### What is asked
[1] Rewrite the paragraph of the soil greenhouse gas passage that begins "Most of studies assessing" as a short bulleted list that keeps its main facts.
[2] For each statement, answer yes or no according to the soil greenhouse gas passage, and quote the words that decide it: (a) Photoacoustic spectroscopy has already been used in many Brazilian studies of soil greenhouse gas emissions. (b) With static chambers, fluxes are usually calculated over a period of less than 60 minutes. (c) Photoacoustic spectroscopy requires samples to be stored and analyzed in a laboratory.

### Source passage
Most of studies assessing CH4 and N2O fluxes in soil-atmosphere interface are performed by using static chambers for gas sampling and further gas chromatography (GC) analysis (ESCOBAR et al., 2010; GOMES et al., 2009; ZANATTA et al., 2010). Fluxes are then calculated by the linear increase of GHG concentration in the chamber air in a given period (usually < 60min). Although accurate, conjunct analysis of CO2, CH4 and N2O by GC imposes operational limitations on the number of gas samples that could be feasible collected and analyzed. Therefore, it is very important to have some alternative method for accurate GHG evaluation allowing improvement of sampling frequency and number of experiments, treatments and replicates under analysis.

Few techniques are available for the simultaneous assessment of the three GHG with significant success. Among them, the photoacoustic spectroscopy (PAS) method has been proposed for the conjunct assessment of CO2, CH4 and N2O fluxes in substitution to GC. However, this technique is still unprecedented in studies assessing soil GHG emissions in Brazil. Among the main advantages of this method are its sensitivity and linearity for CO2, CH4 and N2O concentrations, real-time gas sampling and measurement (avoiding sampling storage and laboratory analysis), and portability (YAMULKI & JARVIS, 1999). Studies assessing soil GHG emissions through PAS have been carried out with success (VELTHOF et al., 2003; LOVANH et al., 2010), although some concern persists when very low GHG fluxes should be measured. PAS analysis could be able to detect N2O fluxes of 65.6µg N2O m-2 h-1 (YAMULKI & JARVIS, 1999). However, NT soils without N input could present N2O fluxes as low as 13.5µg N2O m-2 h-1 (GOMES et al., 2009). Thus, the objective of this study was to evaluate the efficiency and sensitivity of a PAS trace-gas analyzer on the assessment of soil GHG emissions in static chambers taking the standard GC method as reference.

### Dataset
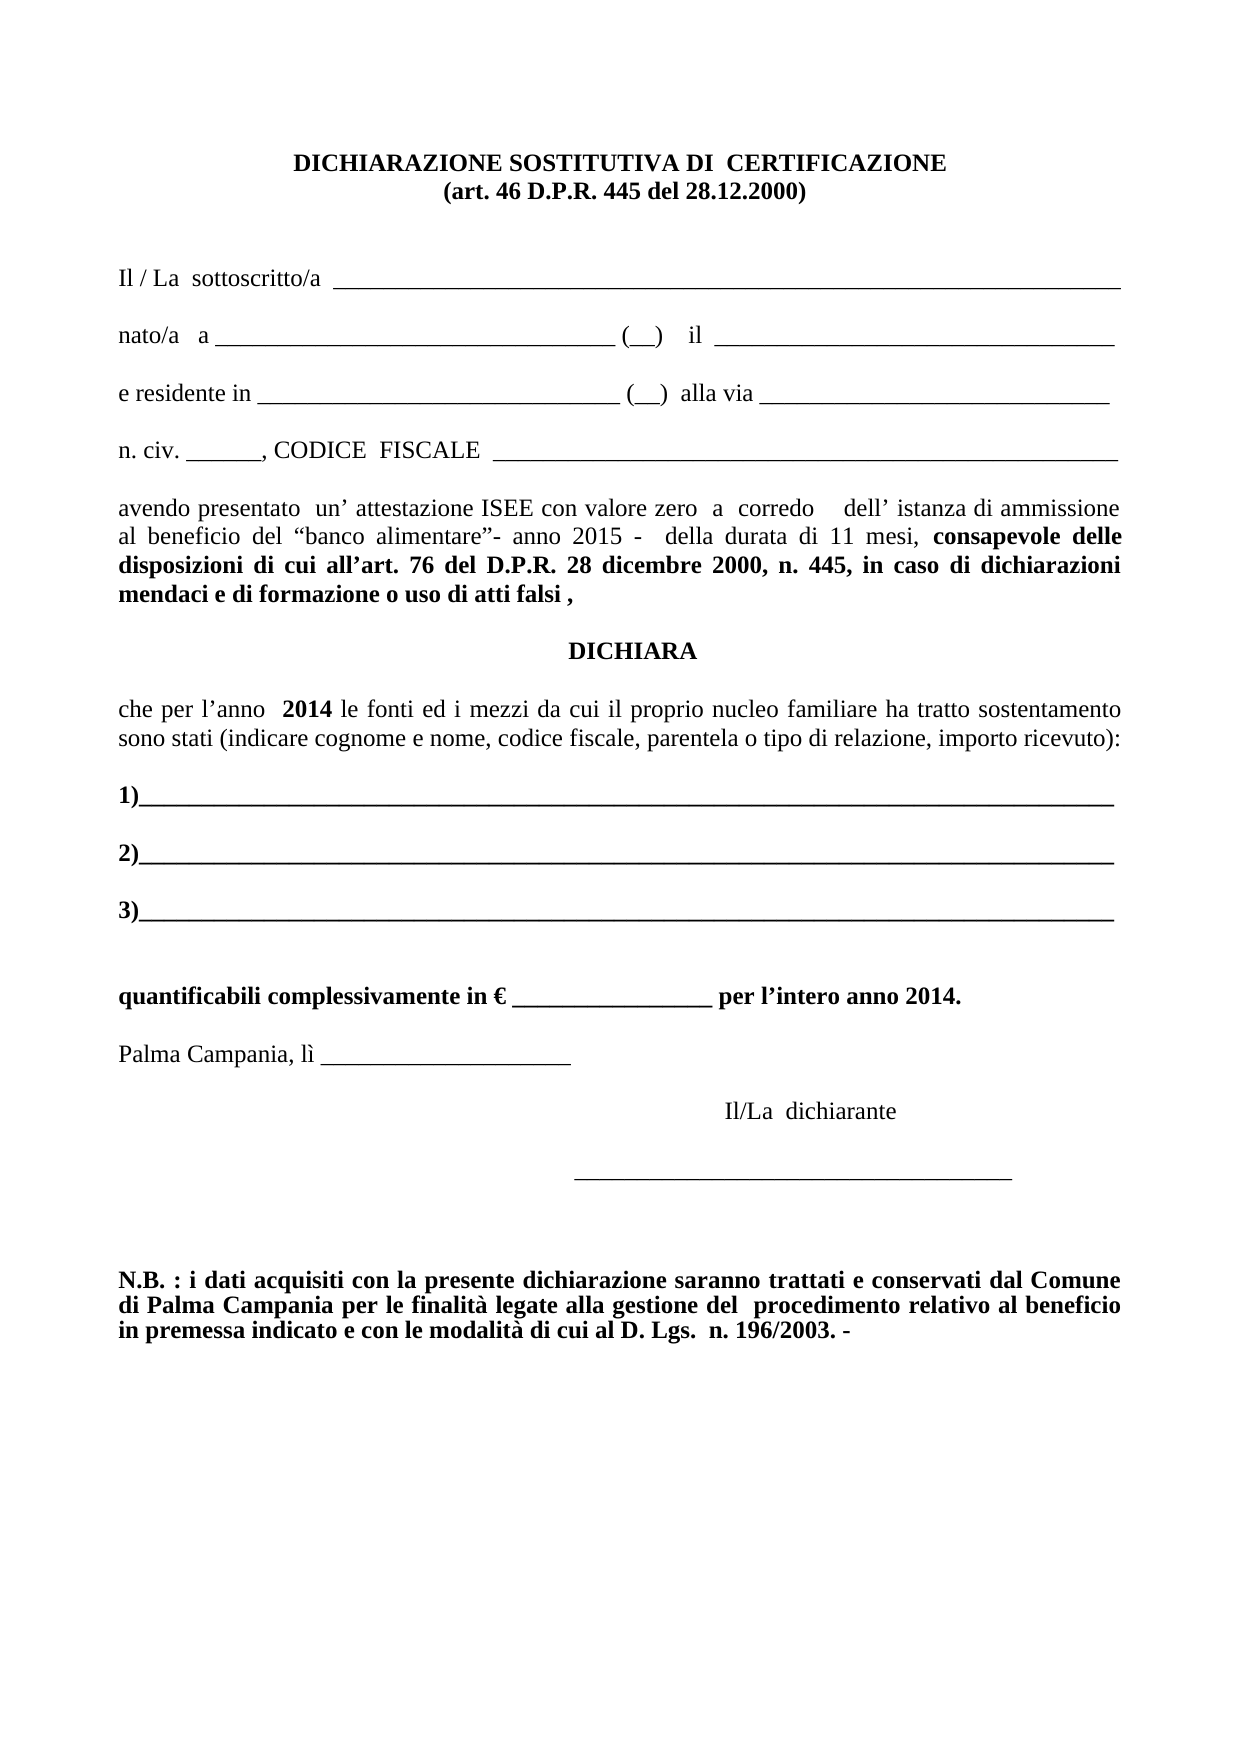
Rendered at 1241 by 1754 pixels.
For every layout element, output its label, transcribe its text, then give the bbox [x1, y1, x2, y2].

text che per l’anno 2014 le fonti ed i mezzi da cui il proprio nucleo familiare ha tratto sostentamento sono stati (indicare cognome e nome, codice fiscale, parentela o tipo di relazione, importo ricevuto): [118, 694, 1122, 751]
text ___________________________________ [118, 1154, 1122, 1183]
text Il/La dichiarante [118, 1096, 1122, 1125]
text n. civ. ______, CODICE FISCALE __________________________________________________ [118, 435, 1122, 464]
text 3)______________________________________________________________________________ [118, 895, 1122, 924]
text avendo presentato un’ attestazione ISEE con valore zero a corredo dell’ istanza di ammissione al beneficio del “banco alimentare”- anno 2015 - della durata di 11 mesi, consapevole delle disposizioni di cui all’art. 76 del D.P.R. 28 dicembre 2000, n. 445, in caso di dichiarazioni mendaci e di formazione o uso di atti falsi , [118, 493, 1122, 608]
text Palma Campania, lì ____________________ [118, 1039, 1122, 1068]
text N.B. : i dati acquisiti con la presente dichiarazione saranno trattati e conservati dal Comune di Palma Campania per le finalità legate alla gestione del procedimento relativo al beneficio in premessa indicato e con le modalità di cui al D. Lgs. n. 196/2003. - [118, 1269, 1122, 1344]
text (art. 46 D.P.R. 445 del 28.12.2000) [118, 176, 1122, 205]
text DICHIARAZIONE SOSTITUTIVA DI CERTIFICAZIONE [118, 148, 1122, 176]
text nato/a a ________________________________ (__) il ________________________________ [118, 320, 1122, 349]
text quantificabili complessivamente in € ________________ per l’intero anno 2014. [118, 981, 1122, 1010]
text 1)______________________________________________________________________________ [118, 780, 1122, 809]
text e residente in _____________________________ (__) alla via ____________________________ [118, 378, 1122, 406]
text Il / La sottoscritto/a _______________________________________________________________ [118, 263, 1122, 291]
text DICHIARA [118, 636, 1122, 665]
text 2)______________________________________________________________________________ [118, 838, 1122, 866]
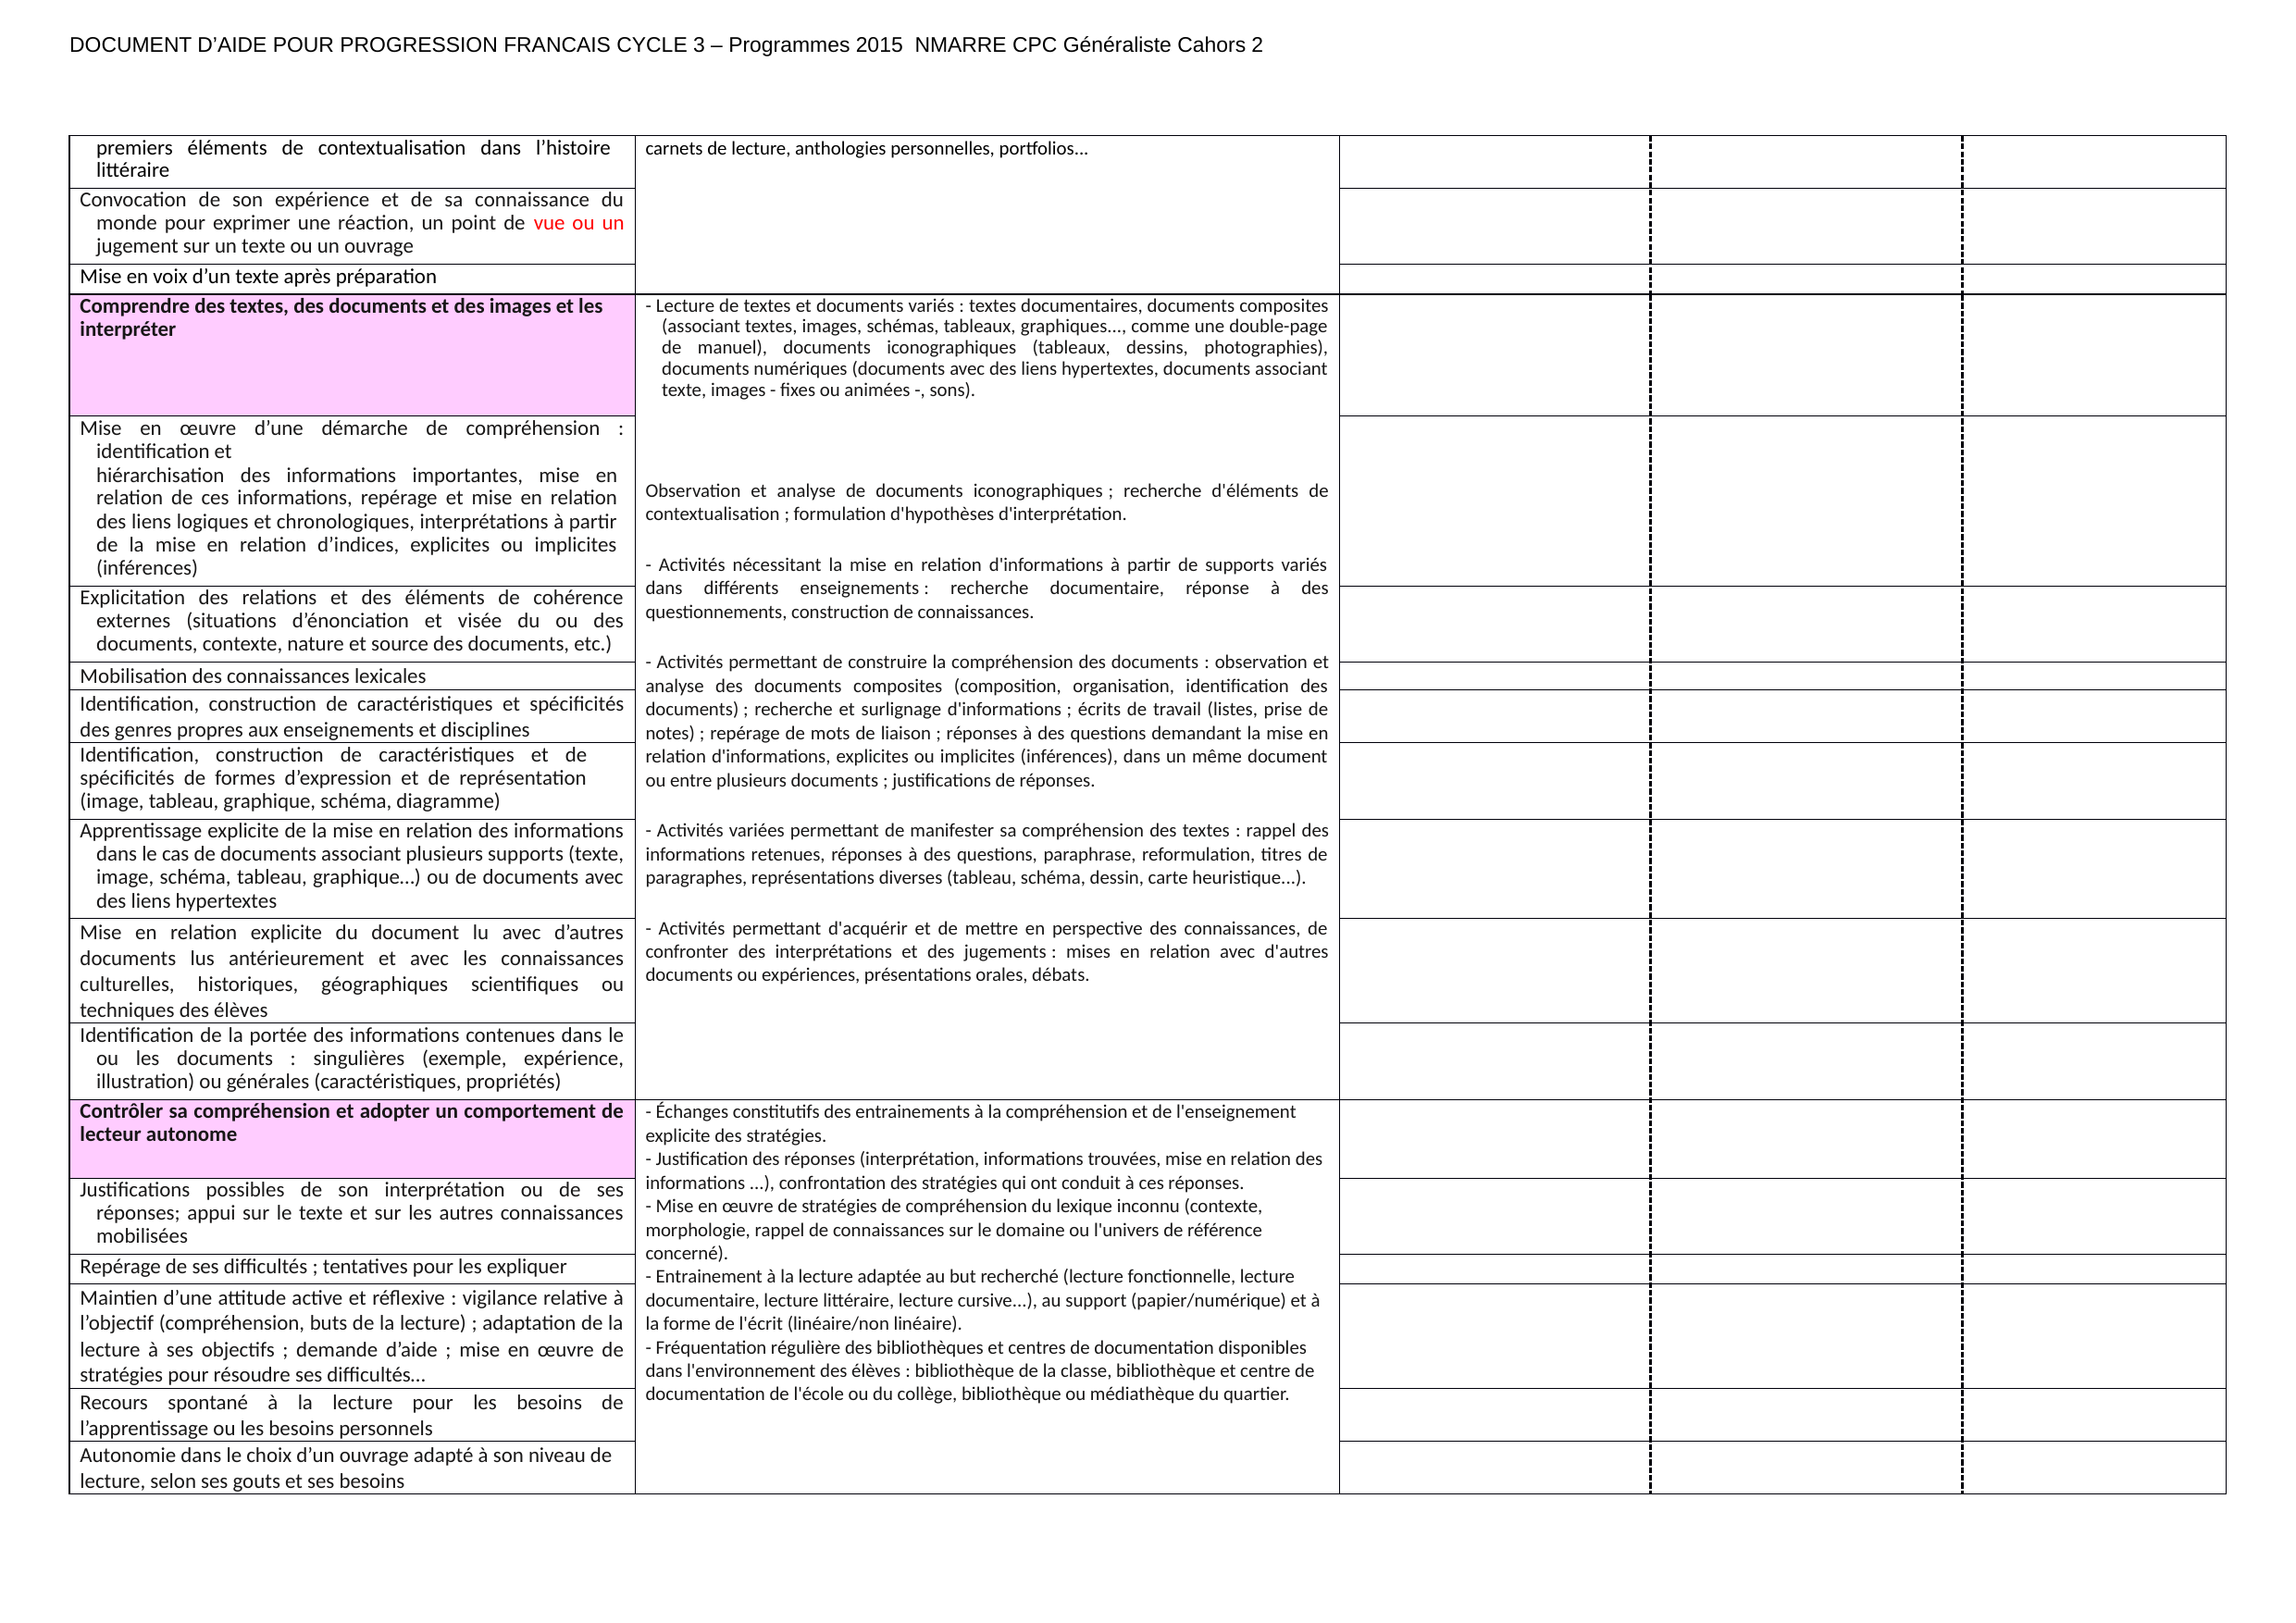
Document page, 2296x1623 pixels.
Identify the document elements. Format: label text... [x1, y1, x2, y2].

### Solved problems
[1]
- Most studies of CH4 and N2O fluxes between soil and atmosphere collect gas with static chambers and analyze it by gas chromatography (GC).
- Fluxes are calculated from the linear rise in greenhouse gas concentration in the chamber air over a set period, usually under 60 minutes.
- GC is accurate, but analyzing CO2, CH4 and N2O together limits how many samples can be collected and analyzed.
- An accurate alternative method is therefore needed so that sampling frequency and the number of experiments, treatments and replicates can increase.

[2]
(a) No: "this technique is still unprecedented in studies assessing soil GHG emissions in Brazil."
(b) Yes: "Fluxes are then calculated by the linear increase of GHG concentration in the chamber air in a given period (usually < 60min)."
(c) No: "real-time gas sampling and measurement (avoiding sampling storage and laboratory analysis)"